- Court: Court of Appeal of New Zealand
- Full case name: Michael Brown & Adrienne Ida Brown v The Chairman, Councillors and Inhabitants of Heathcote County (First Defendant), The Christchurch Drainage Board (Second Defendant)
- Decided: 19 June 1986
- Citation: 1986 1 NZLR 76
- Transcript: http://www.bailii.org/uk/cases/UKPC/1987/1987_28.pdf

Court membership
- Judges sitting: Cooke P, Richardson J, Richmond J

Keywords
- negligence

= Brown v Heathcote County Council =

Brown v Heathcote County Council [1986] 1 NZLR 76 is a cited case in New Zealand regarding council liability for negligent inspection.

==Background==
The Browns planned to build a new house on the family orchard, on the banks of the Heathcote River.

This river had a history of flooding, and the local council sought advice from the Christchurch Drainage Board about the suitability of the proposed building site, and they advised that elevating the building site by 9 inches would be adequate flood protection, and the council duly issued a building consent, subject to this condition.
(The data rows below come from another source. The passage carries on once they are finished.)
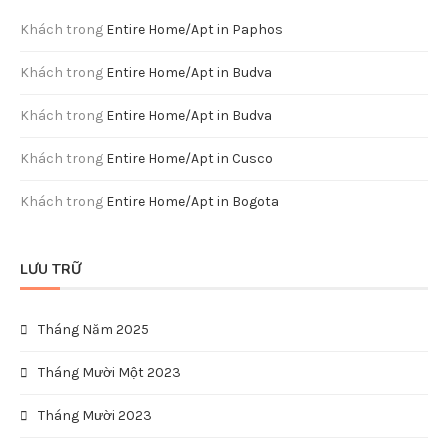
Khách
trong
Entire Home/Apt in Paphos
Khách
trong
Entire Home/Apt in Budva
Khách
trong
Entire Home/Apt in Budva
Khách
trong
Entire Home/Apt in Cusco
Khách
trong
Entire Home/Apt in Bogota
LƯU TRỮ
Tháng Năm 2025
Tháng Mười Một 2023
Tháng Mười 2023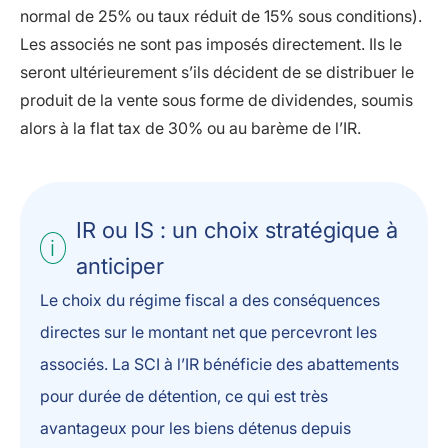
normal de 25% ou taux réduit de 15% sous conditions).
Les associés ne sont pas imposés directement. Ils le
seront ultérieurement s’ils décident de se distribuer le
produit de la vente sous forme de dividendes, soumis
alors à la flat tax de 30% ou au barème de l’IR.
IR ou IS : un choix stratégique à
anticiper
Le choix du régime fiscal a des conséquences
directes sur le montant net que percevront les
associés. La SCI à l’IR bénéficie des abattements
pour durée de détention, ce qui est très
avantageux pour les biens détenus depuis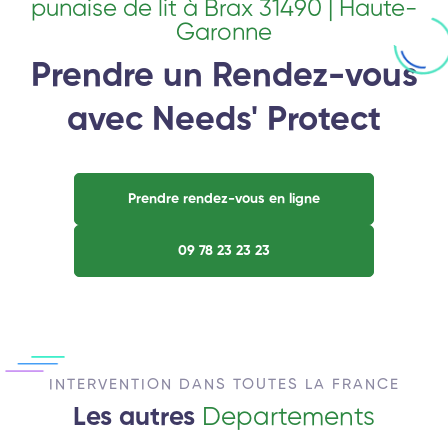
punaise de lit à Brax 31490 | Haute-
Garonne
Prendre un Rendez-vous
avec Needs' Protect
Prendre rendez-vous en ligne
09 78 23 23 23
INTERVENTION DANS TOUTES LA FRANCE
Les autres
Departements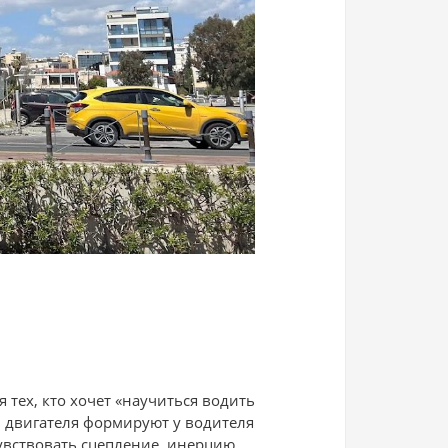
тех, кто хочет «научиться водить
в двигателя формируют у водителя
увствовать сцепление, инерцию,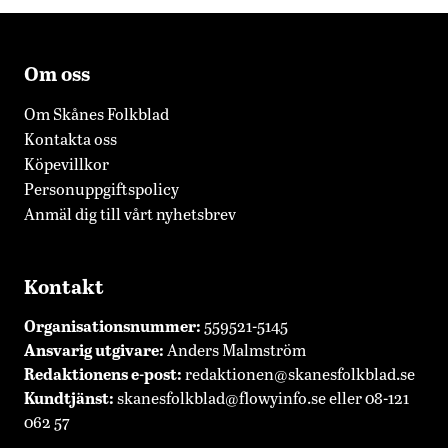
Om oss
Om Skånes Folkblad
Kontakta oss
Köpevillkor
Personuppgiftspolicy
Anmäl dig till vårt nyhetsbrev
Kontakt
Organisationsnummer:
559521-5145
Ansvarig utgivare:
Anders Malmström
Redaktionens
e-post:
redaktionen@skanesfolkblad.se
Kundtjänst:
skanesfolkblad@flowyinfo.se
eller 08-121
062 57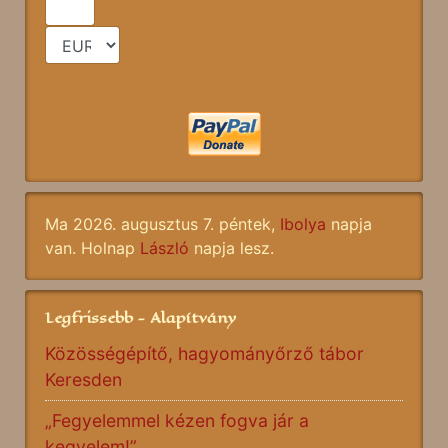
Ma 2026. augusztus 7. péntek,
Ibolya
napja
van. Holnap
László
napja lesz.
Legfrissebb - Alapítvány
Közösségépítő, hagyományőrző tábor
Keresden
„Fegyelemmel kézen fogva jár a
kegyelem!”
The House was built and completed in 1974. However, the site was flooded in 1975, 1976 and 1977 and as a result of these repeated floodings, the Browns raised the elevation of the house by 6 feet, at the cost of $30,000.

After the council and the drainage board refused to reimburse them the $30,000, the Browns sued them in tort, winning damages in the High Court of $32,900.

==Held==
The Court of Appeal ruled that the council was liable. This decision was later affirmed by the Privy Council.

Footnote: The Court of Appeal decided Brown v Heathcote County Council on the same day as Craig v East Coast Bays City Council and Stieller v Porirua City Council, which also involved negligent council building inspections.